Democratic lawmakers celebrated the president’s latest extension.
“Last week, we led nearly 100 Members of Congress in urging the President to extend the pause on student loan payments,” a group of lawmakers led by Sen. Elizabeth Warren and Senate Majority Leader Chuck Schumer said in a statement. “Today, President Biden heeded our calls and delivered critical relief to millions of Americans.”
“Approximately 26.6 million borrowers in the U.S. are expected to enter repayment once the pause expires.”
Approximately 26.6 million borrowers in the U.S. are expected to enter repayment once the pause expires. Total student debt is nearing $1.9 trillion, according to the Student Debt Crisis Center.
According to the Department of Education, borrowers previously in default will be able to resume payments in good standing when the moratorium ends.
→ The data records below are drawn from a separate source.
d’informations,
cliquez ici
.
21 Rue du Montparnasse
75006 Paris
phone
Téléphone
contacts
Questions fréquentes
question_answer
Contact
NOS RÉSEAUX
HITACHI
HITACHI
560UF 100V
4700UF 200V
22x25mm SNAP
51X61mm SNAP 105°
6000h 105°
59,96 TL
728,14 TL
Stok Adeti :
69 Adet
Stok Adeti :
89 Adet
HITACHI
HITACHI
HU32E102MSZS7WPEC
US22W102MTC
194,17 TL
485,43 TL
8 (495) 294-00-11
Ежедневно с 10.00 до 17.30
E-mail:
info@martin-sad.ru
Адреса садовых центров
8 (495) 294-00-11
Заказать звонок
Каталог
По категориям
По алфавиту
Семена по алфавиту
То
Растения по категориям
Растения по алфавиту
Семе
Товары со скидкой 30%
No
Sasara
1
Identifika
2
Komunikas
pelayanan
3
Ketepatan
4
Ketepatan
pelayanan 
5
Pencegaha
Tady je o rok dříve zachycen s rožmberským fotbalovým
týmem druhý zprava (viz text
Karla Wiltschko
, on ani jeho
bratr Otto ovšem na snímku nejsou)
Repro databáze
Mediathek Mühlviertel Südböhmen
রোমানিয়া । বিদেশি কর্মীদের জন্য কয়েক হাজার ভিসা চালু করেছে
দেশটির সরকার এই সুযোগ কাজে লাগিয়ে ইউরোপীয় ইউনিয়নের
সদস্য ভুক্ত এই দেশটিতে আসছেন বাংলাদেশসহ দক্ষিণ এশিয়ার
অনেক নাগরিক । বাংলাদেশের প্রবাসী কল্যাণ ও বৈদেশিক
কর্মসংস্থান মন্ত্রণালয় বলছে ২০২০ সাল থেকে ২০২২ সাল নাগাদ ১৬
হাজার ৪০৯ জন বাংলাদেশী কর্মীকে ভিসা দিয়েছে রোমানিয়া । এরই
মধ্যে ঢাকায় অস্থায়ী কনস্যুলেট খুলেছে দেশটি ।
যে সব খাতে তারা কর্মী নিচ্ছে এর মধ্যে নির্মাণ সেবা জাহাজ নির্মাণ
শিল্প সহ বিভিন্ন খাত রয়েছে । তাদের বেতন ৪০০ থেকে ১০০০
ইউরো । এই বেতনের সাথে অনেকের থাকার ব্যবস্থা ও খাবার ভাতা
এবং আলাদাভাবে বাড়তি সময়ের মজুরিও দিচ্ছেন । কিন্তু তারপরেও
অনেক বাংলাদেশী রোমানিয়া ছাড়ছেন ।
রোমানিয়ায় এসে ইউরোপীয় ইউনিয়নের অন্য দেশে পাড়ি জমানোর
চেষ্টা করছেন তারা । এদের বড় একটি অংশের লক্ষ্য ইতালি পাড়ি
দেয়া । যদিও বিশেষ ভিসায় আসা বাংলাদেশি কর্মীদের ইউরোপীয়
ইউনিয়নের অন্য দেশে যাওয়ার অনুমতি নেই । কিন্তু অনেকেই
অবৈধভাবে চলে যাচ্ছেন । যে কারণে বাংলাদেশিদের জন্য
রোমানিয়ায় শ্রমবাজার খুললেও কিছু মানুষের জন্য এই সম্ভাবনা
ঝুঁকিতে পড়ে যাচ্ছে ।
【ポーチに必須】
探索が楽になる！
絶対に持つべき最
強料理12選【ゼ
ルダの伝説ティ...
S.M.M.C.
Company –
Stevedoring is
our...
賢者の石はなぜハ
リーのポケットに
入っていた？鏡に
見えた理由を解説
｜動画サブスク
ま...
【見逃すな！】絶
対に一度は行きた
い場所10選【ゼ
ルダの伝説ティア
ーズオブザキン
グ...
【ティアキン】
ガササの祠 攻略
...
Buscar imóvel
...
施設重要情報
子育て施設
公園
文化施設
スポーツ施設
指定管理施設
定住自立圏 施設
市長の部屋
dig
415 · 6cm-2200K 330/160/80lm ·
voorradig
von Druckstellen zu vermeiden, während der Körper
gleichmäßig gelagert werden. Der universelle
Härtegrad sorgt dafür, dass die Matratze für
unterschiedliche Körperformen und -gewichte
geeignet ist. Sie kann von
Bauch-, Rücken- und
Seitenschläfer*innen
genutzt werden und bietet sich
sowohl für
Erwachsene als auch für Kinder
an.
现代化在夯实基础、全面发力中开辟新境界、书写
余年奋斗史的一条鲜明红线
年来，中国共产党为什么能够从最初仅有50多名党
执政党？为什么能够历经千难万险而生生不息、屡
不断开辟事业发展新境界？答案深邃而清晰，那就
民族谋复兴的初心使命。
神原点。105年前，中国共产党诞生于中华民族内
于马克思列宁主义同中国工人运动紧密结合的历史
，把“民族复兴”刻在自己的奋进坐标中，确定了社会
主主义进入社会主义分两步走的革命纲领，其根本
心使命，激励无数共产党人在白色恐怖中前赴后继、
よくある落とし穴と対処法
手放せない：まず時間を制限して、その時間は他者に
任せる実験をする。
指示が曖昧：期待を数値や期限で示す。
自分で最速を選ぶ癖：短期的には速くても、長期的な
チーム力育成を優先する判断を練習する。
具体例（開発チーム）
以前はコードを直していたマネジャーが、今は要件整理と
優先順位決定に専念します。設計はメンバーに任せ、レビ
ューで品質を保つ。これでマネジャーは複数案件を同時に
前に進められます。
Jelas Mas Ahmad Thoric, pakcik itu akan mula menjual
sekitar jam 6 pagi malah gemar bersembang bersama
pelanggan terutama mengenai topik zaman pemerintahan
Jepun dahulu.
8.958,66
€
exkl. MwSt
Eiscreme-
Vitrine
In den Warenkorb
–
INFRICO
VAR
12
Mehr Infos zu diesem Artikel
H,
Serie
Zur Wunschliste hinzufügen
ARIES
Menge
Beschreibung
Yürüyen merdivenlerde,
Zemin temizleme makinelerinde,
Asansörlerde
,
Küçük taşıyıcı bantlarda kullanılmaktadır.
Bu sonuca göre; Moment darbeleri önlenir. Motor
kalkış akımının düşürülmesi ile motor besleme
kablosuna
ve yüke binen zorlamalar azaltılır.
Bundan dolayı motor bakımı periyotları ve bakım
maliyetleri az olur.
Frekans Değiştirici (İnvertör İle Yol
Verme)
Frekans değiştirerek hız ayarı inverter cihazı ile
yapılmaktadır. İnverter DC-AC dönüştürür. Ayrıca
They will have delinquency and default statuses cleared, giving them a “fresh start,” the department said in a statement. It did not, however, go into detail about how this “fresh start” will function.
Approximately 5.1 million borrowers were in default at the end of 2021.
It is unclear whether this will be the last extension. Political pundits have hypothesized that were the moratorium to be extended until the end of this year, it could be a boon to Democrats in November’s midterm elections.
Progressive Democrats and student advocates have pleaded for the president to go one step further and cancel all debt or up to $50,000 per person. The president has signaled in the past that if he were to cancel student debt, it would be up to $10,000 per person.
“While the extension is welcome, a looming restart of student loan payments in September underscores the importance of swift executive action on meaningful student debt cancellation,” Warren and Schumer wrote in their joint statement.
Biden’s statement on the payment pause extension did not mention debt cancellation.
So far in his presidency, he has taken more targeted approaches to debt forgiveness through borrower defense claims and a temporary waiver for those seeking forgiveness through the Public Service Loan Forgiveness program.